E’ un percorso che merita di essere raccontato per esteso, quello di questo singolare soggetto politico. Quando Alekos Alavanos, segretario del Synaspismos, la formazione erede del vecchio Partito comunista dell’interno, ebbe l’idea di allargare la sinistra ai movimenti sociali, si trovava a guidare un partitino di ultrasessantenni chiuso e burocratizzato. Riuscì a compiere un mezzo miracolo, aprendo le porte alla generazione di Genova, federandole senza sciogliere il vecchio partito. Nella nascente Syriza non si poteva confluire a titolo individuale, ma solo come organizzazioni. Studiarono molto, i greci dell’ultrasinistra, il modello dei Social forum, a partire da quello di Firenze (che tutti i protagonisti di quella generazione indicano come un momento fondativo), al punto che qualche anno dopo ne organizzarono uno pure ad Atene. Al nuovo partito aderirono undici formazioni che, dopo qualche anno, decisero di sciogliersi, qualcuna di loro rimanendo come corrente organizzata. Di queste, gli appartenenti al vecchio Synaspismos (fuoriusciti dal Kke nel ’91, quando si arrivò alla scissione tra “riformisti” e “ortodossi”), rappresentano circa un terzo. Negli ultimi tempi è accaduto che Alavanos, che era stato il “padrino” di Alexis Tsipras ai tempi del rinnovamento, ha rotto con quest’ultimo ed è uscito dal partito che pure aveva fondato, finendo in una piccola formazione di sinistra anticapitalista, Antarsya, che alle ultime elezioni non è riuscita a entrare in Parlamento. A Syriza si sono avvicinati anche molti ex socialisti del Pasok, e l’apertura è stata più volte rimproverata a Tsipras. Infine, si è assistito alla scissione della Sinistra democratica (Dimar), che prima è finita nel Pasok e poi si è presentata da sola alle elezioni, rimanendo esclusa dal Parlamento.
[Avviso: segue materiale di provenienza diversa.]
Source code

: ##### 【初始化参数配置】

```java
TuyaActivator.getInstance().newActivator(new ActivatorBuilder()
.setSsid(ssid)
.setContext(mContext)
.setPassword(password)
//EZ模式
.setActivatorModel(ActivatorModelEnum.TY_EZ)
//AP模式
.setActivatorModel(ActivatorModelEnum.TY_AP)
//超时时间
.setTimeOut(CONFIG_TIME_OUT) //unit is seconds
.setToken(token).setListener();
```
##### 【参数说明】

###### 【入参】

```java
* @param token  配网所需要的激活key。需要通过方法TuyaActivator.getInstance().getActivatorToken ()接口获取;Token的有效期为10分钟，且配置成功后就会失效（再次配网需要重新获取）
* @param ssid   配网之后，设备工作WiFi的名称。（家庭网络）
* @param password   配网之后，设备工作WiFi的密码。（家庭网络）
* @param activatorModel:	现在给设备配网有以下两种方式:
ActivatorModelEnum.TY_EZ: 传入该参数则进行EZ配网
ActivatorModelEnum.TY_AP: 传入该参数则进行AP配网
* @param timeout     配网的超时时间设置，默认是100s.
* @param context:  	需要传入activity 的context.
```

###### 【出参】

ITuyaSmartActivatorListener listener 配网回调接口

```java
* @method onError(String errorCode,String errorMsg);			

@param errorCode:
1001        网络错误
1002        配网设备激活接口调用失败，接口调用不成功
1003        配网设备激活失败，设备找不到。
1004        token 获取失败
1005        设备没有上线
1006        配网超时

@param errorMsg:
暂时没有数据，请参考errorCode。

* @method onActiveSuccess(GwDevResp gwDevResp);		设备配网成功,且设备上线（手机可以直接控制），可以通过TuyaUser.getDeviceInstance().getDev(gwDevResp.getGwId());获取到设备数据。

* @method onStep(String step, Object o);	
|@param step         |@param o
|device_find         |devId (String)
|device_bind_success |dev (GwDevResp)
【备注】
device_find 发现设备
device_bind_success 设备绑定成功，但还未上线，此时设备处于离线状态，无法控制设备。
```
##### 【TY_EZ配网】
Nel frattempo Syriza si era radicata nel territorio, la linea politica di scontro con la troika e i governi fantoccio delle larghe intese e la leadership del giovane segretario ne trainavano i consensi, così come la presenza nelle piazze della protesta, le vecchie sedi poco frequentate venivano trasformate in mense sociali e alla mancanza di quadri si sopperiva attingendo a piene mani dalla militanza non organizzata. Il braccio sociale del partito si chiama Solidarity4all e ha una propria sede, vicino all’università di Atene. Ad essa fanno capo le 180 cliniche e mense autogestite nate in tutta l’Attica per dare assistenza sanitaria e cibo a quella fascia di popolazione che ne è rimasta priva. La gran parte di queste strutture di mutuo soccorso non è direttamente riconducibile al partito e funziona grazie a donazioni private di farmaci (da parte di familiari di persone decedute, ad esempio), alle prestazioni volontarie di centinaia di medici, al di fuori del loro orario di lavoro, e alla rete di dottori che si prestano a fare clandestinamente negli ospedali esami altrimenti molto costosi. Solidarity4all, alla quale ogni deputato di Syriza versa il trenta per cento dello stipendio, ci mette il resto e soprattutto mantiene un filo tra queste esperienze. Inoltre, la rete si occupa di incentivare la nascita di cooperative per recuperare le fabbriche chiuse. Il caso che ha fatto il giro del mondo è quello della Vio.Me di Salonicco: produceva prodotti chimici e materiale di costruzione per l’edilizia, quando nel 2011 i padroni ha deciso di chiudere lasciando i lavoratori con diciannove stipendi arretrati. Loro hanno occupato la fabbrica e l’hanno riconvertita a una produzione eco-compatibile: ora fanno saponi e detersivi biologici.